The year begins with the resumption of third term, with most learners expected to troop back to school on Tuesday and Wednesday.

It is expected that, by the end of 2022, all the time lost during the school closure will have been recovered and come January 2023, the academic calendar will have gone back to normal.

The tests include KCPE and KCSE exam for the 2021 class between March and April 2022.

The second set of exams will be conducted in December and will involve KCPE and KCSE  class of 2022, and the final assessment for the pioneer Class of the new curriculum that will be completing Grade 6.

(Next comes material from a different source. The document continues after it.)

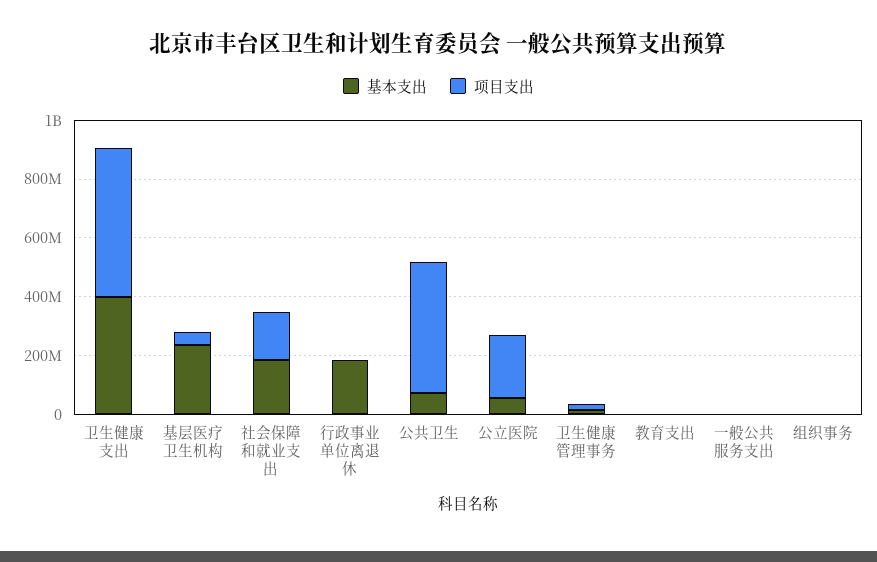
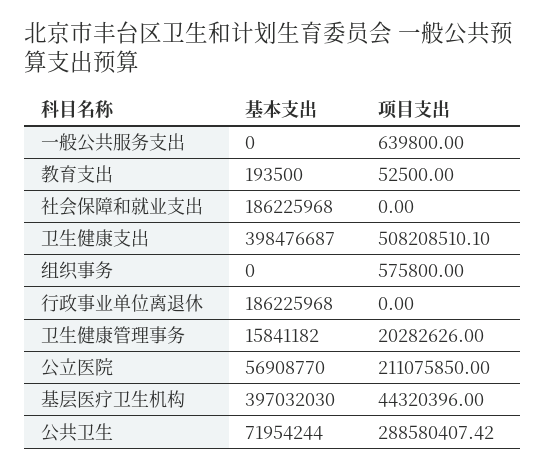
基本支出, 基层医疗卫生机构: 250000000 -> 397032030
项目支出, 社会保障和就业支出: 150000000 -> 0
项目支出, 公共卫生: 450000000 -> 288580407.42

The revised academic calendar released in 2019 spells that the 2021 KCPE exams be written between March 7 and March 10, while KCSE will be conducted between March 11 and April 1.

Marking and release of the results will be done for three weeks from April 4 to 22.

2022 CALENDAR

Upon completion, schools will prepare for the reopening of the 2022 academic calendar.

It will be the shortest academic calendar in the history of the country spanning 29 weeks in contrast to the normal 38 weeks.

In essence, it will mean schools will lose about nine weeks and the ripple effects could see a rush by teachers to cover the syllabus.

For the 2022 calendar, schools will reopen for term one on April 24 for a 10 weeks span that ends on July 1.

Second term will run between July 11 and September 16, while third term is slated for September 26 to November 25.

Those in Standard 7 and Form 3 will sit their KCPE, KCSE examinations between November and December.

KCPE exam will run between November 28 and December 1, while KCSE exam will be done from December 1 to December 23.

During the same period, primary schools will administer the national assessment for the pioneer cohort of the competency-based curriculum.

PREPARING FOR JUNIOR SECONDARY 

This year will also be the hallmark for preparation for rollout of the CBC to junior secondary school.

The pioneer class of the CBC will join Junior secondary school in 2023.

In the first year of CBC joining junior secondary, approximately 1.3 million learners enrolled in Grade 4 last year will transit to junior secondary school (Grade 7) as the first cohort of the 2-6-6-3 system in 2023.

In the same year, 1,320,395 learners sitting the second-last KCPE exam, currently in Standard 6, will transit to Form 1 under the 8-4-4 system.

Therefore, the total number of learners joining secondary school in the first year of transition will be 2.6 million in the first year of the CBC in secondary school.

As it is, the secondary school infrastructure can accommodate up to 1.1 million students.

This means, should the government fail to expand the school infrastructure, 1.5 million students will not have a place in secondary school upon either completing Standard 8 or 6 under the new curriculum.

The anticipated enrolment will further push upwards the demand for laboratories, libraries, washrooms, boarding facilities and other education-related facilities.

During the Mashujaa Day celebration, President Uhuru Kenyatta directed the allocation of Sh8 billion to support the construction of 10,000 additional classrooms to support a double transition.

However, given the report that one class is estimated to accommodate 50 learners, it means the 10,000 classes to be constructed will accommodate only 500,000 students, leaving a deficit of close to one million.